Considerations for sizing hash tables

When determining the size of hash tables, consider such factors as the number of subscriptions, source application patterns and workloads, and your desired amount of apply parallelism.

The DEPGRAPHHASHSZ configuration parameter identifies how much of the dependency graph storage (identified using the DEPGRAPHMEMORY configuration parameter) is reserved for one or more hash tables for a subscription.

The DEPGRAPHHASHSZ values are specified in 1 KB increments, so the optimal value of 65535 reserves 67,107,840 out of the 1000 MB default dependency graph storage for each subscription that you defined. This is the optimal value because it creates the largest possible hash table size and limits hashing collisions that cause unnecessary dependencies. The optimal setting is adequate for a few subscriptions (probably around six) but cannot be used as-is in larger deployments. The default value of 2000 is a balance between environment size, storage usage, and avoiding hashing collisions.

The dependency graph consists of hash table slots and synonym chains. Each hash table entry is 16 bytes long, so each DEPGRAPHHASHSZ unit reserves 64 hash table entries for a subscription. Typically, the DEPGRAPHKEYS configuration parameter is set to 2. This setting means that the number of hash table entries is divided by two because a hash table is maintained by resource name (DSN) and a second table is maintained by using the resource name and the root key as the hash value.

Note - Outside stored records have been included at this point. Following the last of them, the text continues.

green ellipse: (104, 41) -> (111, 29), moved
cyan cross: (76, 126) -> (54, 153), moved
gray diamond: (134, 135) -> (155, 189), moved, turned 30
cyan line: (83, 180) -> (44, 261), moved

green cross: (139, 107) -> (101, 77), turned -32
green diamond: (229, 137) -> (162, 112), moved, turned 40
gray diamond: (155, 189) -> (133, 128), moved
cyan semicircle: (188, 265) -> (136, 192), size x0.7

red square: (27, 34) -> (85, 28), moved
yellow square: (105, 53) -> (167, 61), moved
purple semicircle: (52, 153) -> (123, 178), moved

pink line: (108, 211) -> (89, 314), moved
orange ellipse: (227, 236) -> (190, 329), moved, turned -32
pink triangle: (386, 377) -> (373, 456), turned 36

A 32-bit hashing algorithm is used to convert resource names and resource names/root keys into an index for the hash table, which is used to record a synonym chain that identifies each UOR that contains updates that hash to that specific entry. When multiple UORs hash to the same set of entries, dependencies are created that restrict the amount of parallelism that can be achieved.

Because most applications tend to update one or more data sets and different keys, the general rule is that the larger the hash table (the more slots) the more source UORs can be applied in parallel. Conversely, the smaller the number of hash table entries, the less parallelism you can achieve because updates to different resources/keys are likely to hash to the same entry in a smaller hash table “name space.”

Using the recommended DEPGRAPHHASHSZ setting of 65535 creates the largest number of hash table entries that is supported for a single subscription. Setting MAXWRITERTHREADS to the maximum of 255 gives you the best chance of getting the maximum parallelism based on the update patterns of your source applications. The actual levels of parallelism that you see are likely to vary considerably based on variations in the workflow patterns and loads of source applications.

The best way to test these kinds of configurations is by processing historical source changes. Most sites have a desired “catch-up rate” where changes are being applied to the target at a higher average rate than they are being generated by the source applications. Increasing the size of the hash table is the primary tool that you use to increase target apply rates to meet your catch-up objectives.